Years later and during the night before the brothers meet again, Jacob’s name is transformed. At the passage of·Jabok Jacob struggles with God’s angel who blesses him and gives him the name Israel – the one who struggles with God. Posthumously Jacob receives yet another name – ‘Yeshurun’ the straight one. (Deut 32:15)

When I was in the process of applying to Rabbinic school I was asked to choose a Jewish hero and I immediately chose Jacob. I do not consider him to be a perfect role model, as it appears to me that everything in Jacob’s personal life was less than straight and perfect. He cheated his brother and his father. He was not completely honest with his father in-law. He favoured one wife over the others and he repeated the same mistake with one of his sons and then with a grandson.

Yet, Jacob spends a lifetime dealing with his inner and outer conflict between his three apparent names. At times he is the pursuer, the cheater who favours one family member over another. At times he is struggling with God and trying to make sense of his life, his faith and the world around him.

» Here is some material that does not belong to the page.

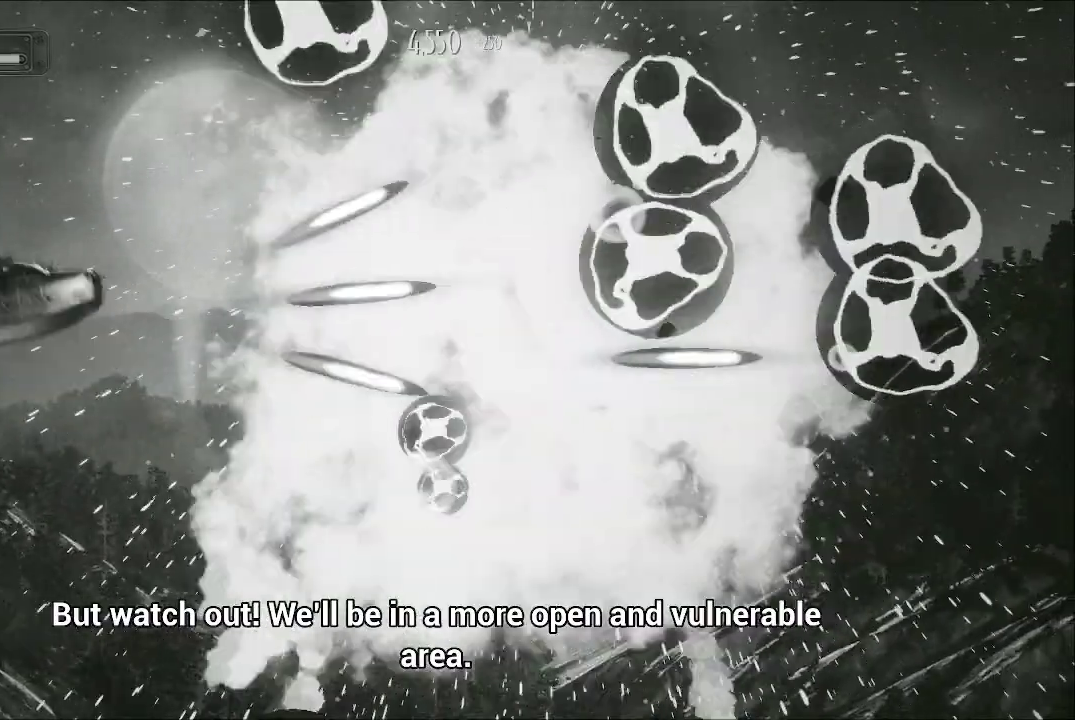
{"buttons": ["A"], "left_stick": "down-right", "right_stick": "center", "events": [[33, "left_stick", "center"], [200, "left_stick", "up-left"], [300, "left_stick", "down"], [367, "left_stick", "down-right"]]}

There are moments in his life when everything becomes clear and the path ahead is straight and narrow.

I consider this inner interplay to be a part of our Jewish and human makeup and the less than perfect character of Jacob is an integral part of each and every one of us. We are constantly engaged in inner battle between our selfish needs, and our pursuit of material gain and fame, and our selfless thoughts and actions that we pursue for the sake of Heaven.

It is not the physical Jacob that we should aim for, and it is not the spiritual Yeshurun. It is the Israel who will forever battle between these two worlds.